Vorbericht: Singen und Humor sollen beim Überlebenskampf helfen
Mit der Verbindung von Natur und Kultur setzt sich die Neuköllner Oper in der Trilogie „The Present rettet die Welt“ auseinander
Was ist das hier? Ein Konzert? Eine Trauerfeier? Eine Geisterbeschwörung? Fünf Figuren in Weiß, Gummistiefel an den Füßen, merkwürdige Hauben auf dem Kopf, nähern sich auf dem stillgelegten St. Jacobi-Friedhof der Kiezkapelle. Drinnen nehmen sie zwischen merkwürdigen Apparaturen Abschied von ausgestorbenen Arten, der Mauritius-Gans, dem Loreley-Dickkopffalter, dem Chinesischen Flussdelfin.

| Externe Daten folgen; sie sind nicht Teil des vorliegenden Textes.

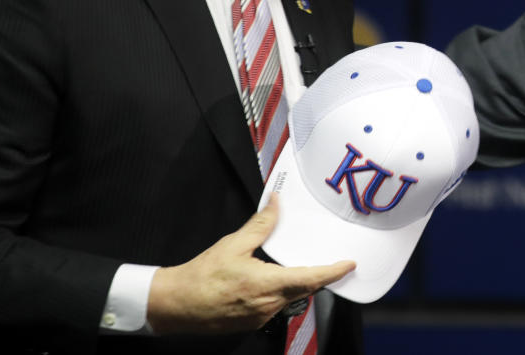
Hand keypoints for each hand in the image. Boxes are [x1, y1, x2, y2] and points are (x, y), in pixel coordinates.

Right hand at [146, 195, 354, 333]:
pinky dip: (280, 292)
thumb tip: (275, 203)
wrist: (175, 305)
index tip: (349, 265)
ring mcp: (260, 317)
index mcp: (267, 285)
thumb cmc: (201, 277)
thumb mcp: (233, 244)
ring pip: (290, 297)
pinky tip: (270, 280)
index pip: (311, 278)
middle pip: (304, 288)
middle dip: (317, 275)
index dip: (333, 272)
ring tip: (294, 266)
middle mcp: (268, 305)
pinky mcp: (252, 322)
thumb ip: (260, 225)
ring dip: (297, 283)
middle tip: (330, 262)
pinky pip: (275, 305)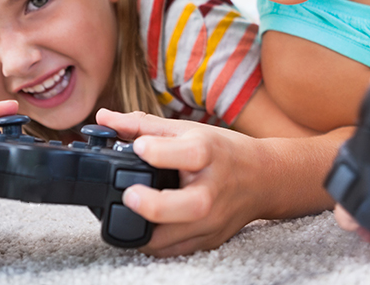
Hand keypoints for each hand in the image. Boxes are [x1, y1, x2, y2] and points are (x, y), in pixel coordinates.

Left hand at [96, 109, 270, 256]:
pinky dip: (153, 242)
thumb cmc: (224, 151)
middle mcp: (213, 190)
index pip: (188, 154)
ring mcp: (212, 219)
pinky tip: (143, 226)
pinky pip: (172, 251)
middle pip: (187, 206)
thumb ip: (143, 126)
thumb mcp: (189, 131)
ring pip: (172, 238)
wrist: (265, 179)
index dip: (158, 151)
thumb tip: (103, 118)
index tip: (138, 147)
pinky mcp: (209, 240)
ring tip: (128, 212)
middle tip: (129, 194)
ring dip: (142, 229)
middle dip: (152, 204)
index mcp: (209, 154)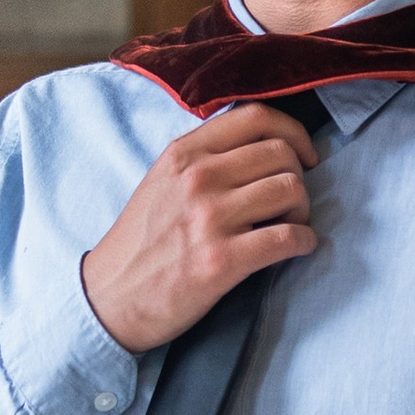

Und singen ihnen Lieder: Johannes Brahms‘ „Selig sind, die da Leid tragen“, Franz Schuberts „Gefrorne Tränen“, Justin Timberlakes „Cry Me A River”.
„Cry Me A River” hieß auch der Abend im März, mit dem die Trilogie „The Present rettet die Welt“ begann. Das solistische Vokalensemble – Hanna Herfurtner, Olivia Stahn, Amélie Saadia, Will Frost und Florian Hille – hat sich vorgenommen, gegen die Klimakatastrophe und das Artensterben anzusingen. Ging es in Teil 1 noch um die konkrete Trauerarbeit, das Begreifen des Verlusts, die Akzeptanz des Unabwendbaren, widmet sich Teil 2 dem Überlebenskampf: „Work, Bitch!“ In Teil 3, „Fountain of Joy“, fokussiert auf die Utopie: Wie kann die Zukunft gelingen?
Alle drei Produktionen entstehen an der Neuköllner Oper, suchen sich allerdings Orte, an denen sich Natur und Kultur begegnen: Teil 2 wird vom 11. Mai an die FLOATING University (das Regenwasserrückhaltebecken für den Ex-Flughafen Tempelhof) zum Zukunfts-Trainingscamp machen. In Teil 3 wandert The Present ab 6. Juli durch den Spreepark, um herauszufinden, „wie eine Verbundenheit zwischen Natur und Kultur klingen könnte“.
Nun muss man das alles nicht zu ernst nehmen: Witz und Ironie lauern hier durchaus zwischen den Zeilen der Texte und Lieder, das macht schon die wilde Musikmischung zwischen Klassik und Pop klar. „Cry Me A River“ etwa endete mit Helene Fischers „Hinter den Tränen“, einem Hoffnungslied äußerst bittersüßer Art. Und auch die Ankündigungen zu Teil 2 und 3 lassen vermuten, dass sich The Present durchaus der Unmöglichkeit ihres Rettungs-Unterfangens bewusst sind. Ist Ironie angesichts eines möglichen Endes menschlichen Lebens angebracht? „Wenn es darum geht, einen Funken Hoffnung zu spüren, dann doch über den Humor“, sagt Dramaturgin Änne-Marthe Kühn. Auch wenn er mitunter bitter und schwarz ist. „Aber solange man lacht, kann man verstehen, und dann ist noch nicht alles verloren. Und solange man gegen die Hoffnungslosigkeit anarbeitet, Tag für Tag.“
Zwar sind die Abende düster grundiert, zugleich aber sehnsüchtig leicht. Hier sind Profis am Werk, die Gefühle und Informationen sehr genau zu dosieren vermögen. Quintett-Mitglied Amélie Saadia besorgt die sich betörend schön auffächernden Arrangements, Hsuan Huang die sanft irritierende Ausstattung, Regie führt Therese Schmidt. Und das mit Gespür für eindrückliche Bilder. Wenn sich etwa die Namen der ausgestorbenen Tierarten auf dem Overheadprojektor derart überlagern, dass man bald nichts mehr erkennt, bekommt man eine Ahnung davon, wie viele Lebewesen wir schon verdrängt haben.
Kann man also mit Kunst die Welt retten? „Das wäre schön“, sagt Kühn. „Wenn man es schafft, nicht aufzugeben und bestimmte Gedanken voranbringen kann, dann vielleicht.“ Und: „Singen hilft in jedem Fall, egal ob man es kann oder nicht.“ Singen können The Present. Mal sehen, ob sich noch die Zuversicht einstellt.